For real HDR you need to take 3 separate shots at different exposures.

Paul

David Morison
22nd January 2011, 07:41 PM
Some of this is beyond my technical knowledgebase but the point that Paul makes about shooting only one image is a big plus with birds etc., as that is my main interest. Even if they only move a little then with AEB you have three different shots, only one is likely to give you the picture that you originally sought, so irrespective of whether the exposure is correct or not the other two are of no use. I guess this goes for kids too and sport. I am not sure about the blown highlights point made by Paul as I would expect the data to be there in the file so that a lower ISO may show it anyhow. When the ISO is selected this surely does not change the sensitivity of the sensor but changes the way in which the processor records it. I will have to do a few tests to check this.

David

David Morison
22nd January 2011, 09:40 PM
Well I've just done some test shots of a table lamp against a light-coloured wall and it is as I suspected. The highlight on the wall area was blown in the measured correctly exposed image (ME) and in the higher ISO image but not so on the lower ISO image, the histograms tell the story. Obviously the data is recorded by the sensor but not displayed in the image. So it would still seem that ISO bracketing is worth doing, for I can reduce noise in pp but can do nothing about subject movement blur or DOF. Also if you need +1 and +2 all you need to do is set the ISO one step (stop) higher than you would use in AEB and you get the desired bracketing range.

David

Roberta
23rd January 2011, 10:24 AM
after reading all that I'm sorry I brought the subject up....................go sheepishly to naughty spot.

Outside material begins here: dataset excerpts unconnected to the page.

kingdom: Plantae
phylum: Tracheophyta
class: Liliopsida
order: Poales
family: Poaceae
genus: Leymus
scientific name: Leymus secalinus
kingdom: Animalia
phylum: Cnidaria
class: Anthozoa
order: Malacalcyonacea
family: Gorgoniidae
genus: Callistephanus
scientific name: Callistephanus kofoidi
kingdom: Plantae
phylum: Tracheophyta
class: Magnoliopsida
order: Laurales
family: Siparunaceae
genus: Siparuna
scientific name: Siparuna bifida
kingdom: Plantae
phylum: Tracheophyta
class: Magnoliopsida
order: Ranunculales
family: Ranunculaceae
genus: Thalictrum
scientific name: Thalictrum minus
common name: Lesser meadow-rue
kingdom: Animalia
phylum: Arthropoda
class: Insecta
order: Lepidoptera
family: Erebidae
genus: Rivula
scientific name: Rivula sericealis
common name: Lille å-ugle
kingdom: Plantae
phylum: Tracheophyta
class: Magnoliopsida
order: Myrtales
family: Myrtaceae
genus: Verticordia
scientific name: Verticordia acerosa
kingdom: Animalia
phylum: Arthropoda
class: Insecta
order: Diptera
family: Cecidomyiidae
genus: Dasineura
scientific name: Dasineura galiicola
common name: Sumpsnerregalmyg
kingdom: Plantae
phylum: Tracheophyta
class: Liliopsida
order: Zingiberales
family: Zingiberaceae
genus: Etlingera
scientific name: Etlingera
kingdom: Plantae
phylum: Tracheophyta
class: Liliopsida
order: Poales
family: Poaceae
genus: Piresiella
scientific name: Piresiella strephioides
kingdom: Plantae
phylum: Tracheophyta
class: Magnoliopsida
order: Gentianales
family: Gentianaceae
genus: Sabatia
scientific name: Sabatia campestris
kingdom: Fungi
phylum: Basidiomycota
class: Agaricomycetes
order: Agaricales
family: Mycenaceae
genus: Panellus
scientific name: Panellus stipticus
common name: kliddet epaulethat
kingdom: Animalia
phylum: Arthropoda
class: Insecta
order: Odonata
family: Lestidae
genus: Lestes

I notice most shots other than manual just slightly over exposed, ross fiddles I tinker around the edges. I wonder if its the light where we live, as i notice Autumn and spring going over photos are the best for light.

Most of what I shoot is landscape, horses (clydies) and birds mostly rapters which I can always, if they don't work out I can get another. But I put my hands up for a friends wedding, so I will have a play and if not go back to manual and make them wait.

Roberta

Makonde
23rd January 2011, 12:37 PM
I'm still a bit confused about what actually hapens in camera with ISO bracketing (never tried it btw, but now interested...)

You can't adjust the ISO setting of a RAW in post so I do not see how it can be 'one shot with the camera then applying different ISO settings'. Is it perhaps that during the one shot, the RAW for the highest ISO (shortest time) is recorded as a RAW, then as light continues to hit the sensor a second 'snapshot' RAW is recorded at the middle sensitivity, then lastly for the lowest sensitivity? I can see how that might improve dynamic range provided one started from a high senstitivity that picked up all the highlight detail and progressed to a low sensitivity that blew those highs while getting all the shadow detail. Is that's what's happening?

Maybe we should ask Olympus exactly what is going on?

Fergusdaddy
26th January 2011, 10:06 AM
Maybe we should ask Olympus for a firmware update that would allow a greater range during bracketing, instead of just 3 shots at +-1 maximum, say 5 shots at +-2?

Wishful thinking I know, but while they are at it, how about a psuedo HDR mode by giving us a 5 shot ISO bracketing function?...........................PLEASE!*yes

photo_owl
26th January 2011, 03:09 PM
The only thing with ISO multi exposure is you can only do 3 shots, one at normal, one below and one above, sometimes you want normal, +1 and +2 for instance.

Paul

just dial in +1EV and shoot - N, +1 and +2 will result.

I'm not sure exactly how it works either so I will run some tests!

Kiwi Paul
26th January 2011, 03:32 PM
just dial in +1EV and shoot - N, +1 and +2 will result.

I'm not sure exactly how it works either so I will run some tests!

I think I tried dialing in +1 but I don't think it worked like that with ISO bracketing for some reason, I can't remember exactly why, I'll have another play when I get a chance.